“Unless a grain of wheat falls into the earth and dies, it remains alone; but if it dies, it bears much fruit.” – John 12:24
“The last enemy to be destroyed is death...Death is swallowed up in victory.” – 1 Corinthians 15:26, 54
"The greater the sin, the greater the mercy, the deeper the death and the brighter the rebirth.” - C. S. Lewis
"This story...has the very taste of primary truth." - J. R. R. Tolkien

Wednesday, June 17, 2009

The Paradox of Christ: God and Man

…Another paradox can be observed in the being of God himself. In the person of Jesus Christ, God became a man. Jesus Christ is both a human being and the second person of the Trinity. Put simply, this man, Jesus, was and is the God of the universe. It is a shocking statement.

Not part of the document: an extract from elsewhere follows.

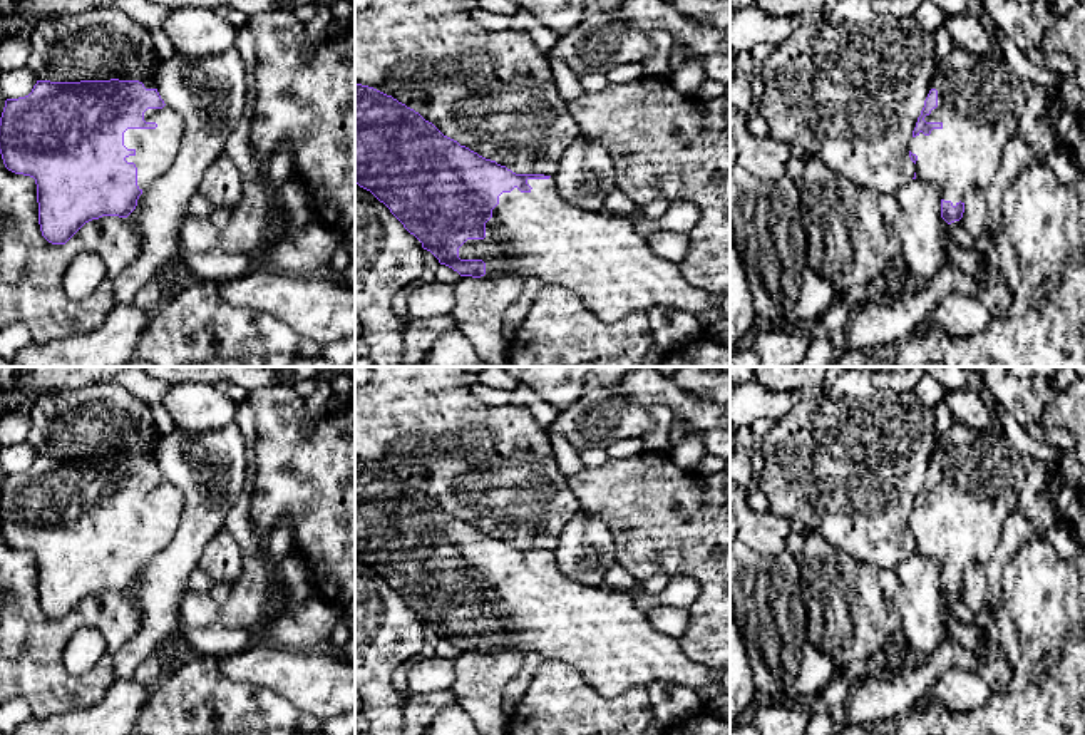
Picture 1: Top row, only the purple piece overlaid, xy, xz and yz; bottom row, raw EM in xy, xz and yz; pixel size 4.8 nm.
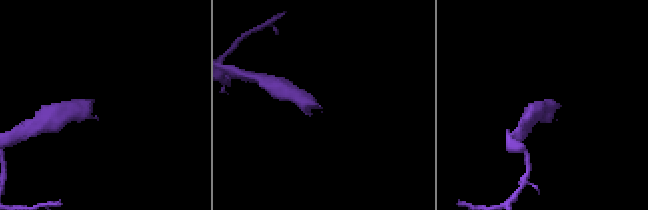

“Christ Jesus…though he was in the form of God, did not count equality with God a thing to be grasped, but made himself nothing, taking the form of a servant, being born in the likeness of men.” – Philippians 2:5-7
“The Word was God” (John 1:1) and “the Word became flesh” (John 1:14) – in Christ God revealed his glory to his people as never before in history, yet this was done in the humble act of incarnation, becoming flesh. This person, this God-man, both exists eternally outside of and beyond time as the omniscient, omnipotent Creator (John 1:3, 1 Corinthians 8:6, Colossians 1:16, Hebrews 1:2) and came into existence within time at a specific point.* He emptied himself (Philippians 2:7, “made himself nothing”) of the full extent of his divine qualities (presumably knowledge, comprehension, etc.) and took upon himself the limited, finite mind and body of man. The implications of this are quite interesting. For example, as a man, the divine author of mathematics would have been, like all humans, fallible in his human understanding of mathematics. The designer of the universe would have been, as a 1st-century Jew, completely oblivious to the wonders of quantum mechanics and relativity by which the world functions. How strange, this divine emptying, this kenosis, in which the God of all reality “makes himself nothing” and gives himself for man out of love, becomes incarnate that man might be deified:
“He came below to raise me above, he was born like me that I might become like him.” – The Valley of Vision, p. 16
*There is something of a paradox in the virgin birth. Mary was a virgin, and she conceived and gave birth to Jesus. It is not a logical contradiction, but a miraculous event, unique in history.